De Accountantskamer stelt vast dat de accountant al bij de jaarrekening over 2006 heeft toegelicht waarom de Recycling in het verleden niet voor consolidatie met de Stichting heeft gekozen. Hij heeft erbij vermeld dat hij zich kon vinden in de gekozen uitgangspunten en de gemaakte keuze. Hij is zich dus bewust geweest van zijn taak als controlerend accountant en heeft blijk gegeven van de vereiste professioneel-kritische instelling.
Die instelling blijkt ook uit de brief die hij aan de directie van de Recycling heeft gestuurd. Daarin zette hij uiteen waarom het volgens hem en de directie niet nodig is om een voorziening te treffen voor de kosten van de bovenafdekking en de nazorg. Daarbij komt dat de Richtlijnen voor de Jaarverslaggeving volgens de Accountantskamer in dit geval niet nopen tot consolidatie, terwijl er ook geen jurisprudentie is waaruit die verplichting voortvloeit.

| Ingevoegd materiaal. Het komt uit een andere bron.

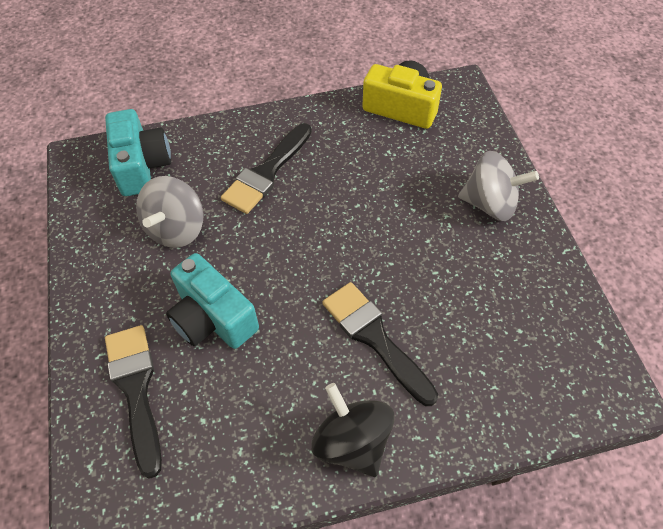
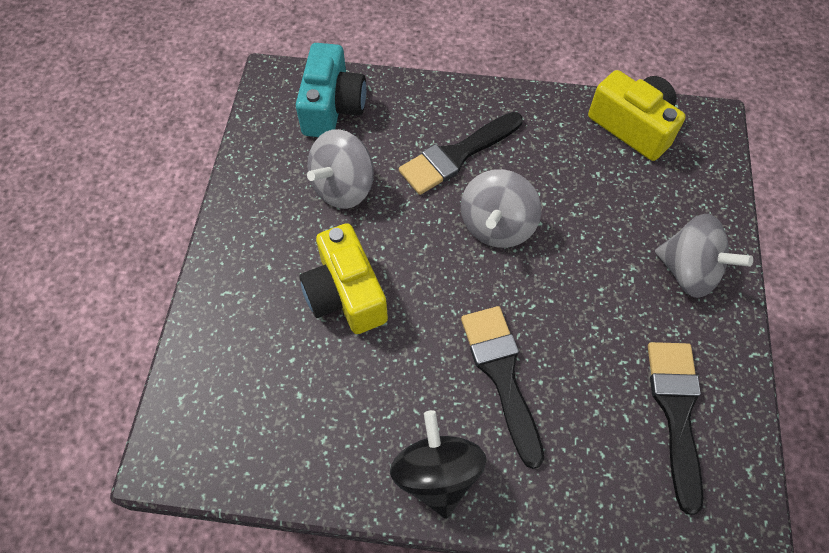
camera: 20 degrees right, 5 degrees up
(136, 389) = (247, 340): black brush -> black brush (676, 412)
(213, 318) = (346, 294): turquoise camera -> yellow camera
(323, 218) = (497, 225): none -> grey spinning top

De aangevoerde feiten en omstandigheden wijzen volgens de Accountantskamer namelijk niet ondubbelzinnig op een overheersende invloed van de Recycling op de Stichting. Daarbij komt dat de klagende bestuurder heeft gezegd dat de Stichting destijds in het leven is geroepen als toezichthouder op de activiteiten van de Recycling om de publiekrechtelijke belangen te beschermen. Evenmin is gebleken dat niet de Stichting maar de Recycling feitelijk de tarieven vaststelt die in rekening worden gebracht aan de gebruikers van de stortplaats.
De klacht over de te hoog gewaardeerde vordering op de Stichting is eveneens ongegrond. Die vordering is in de loop van de jaren namelijk aanzienlijk afgenomen van 11,4 miljoen in 2004 naar 3,6 miljoen in 2010. Ondanks het negatieve eigen vermogen van de Stichting was er onvoldoende reden om aan te nemen dat de vordering niet zou kunnen worden voldaan. Daarbij neemt de Accountantskamer in aanmerking dat de Stichting de tarieven vaststelt en het zelf in de hand heeft om uit de daarin begrepen opslag de toekomstige saneringskosten te dekken. Daarom was er geen reden om een voorziening te treffen vanwege de te verwachten oninbaarheid.
Maatregel
Geen.
Annotatie Jan Achten
Klager beroept zich voor de horizontale consolidatieplicht louter op de RJ en niet op artikel 2:24b BW dat 'groep' en 'groepsmaatschappij' definieert. En daar moet sprake van zijn wil de consolidatieplicht van artikel 2:406(1) BW aan de orde komen, en die geldt ook voor nevengeschikte maatschappijen. Van dat laatste is betrokkene zich weinig bewust, gelet op zijn verweer dat de BV slechts één van de drie bestuurders van de stichting benoemt, een argument dat voor consolidatieplicht alleen op ondergeschiktheid slaat
De AK rept bij de toetsing aan de RJ niet over de norm die het Amsterdamse gerechtshof in de Ahold-zaken stelde: bevoegdheid tot interpretatie binnen het kader van de wet. De AK toetst niet expliciet of de RJ binnen het kader van de wet is gebleven. Klager heeft de weg van de tuchtprocedure gekozen, en niet de jaarrekeningprocedure. Wellicht was daarvoor de termijn al verstreken.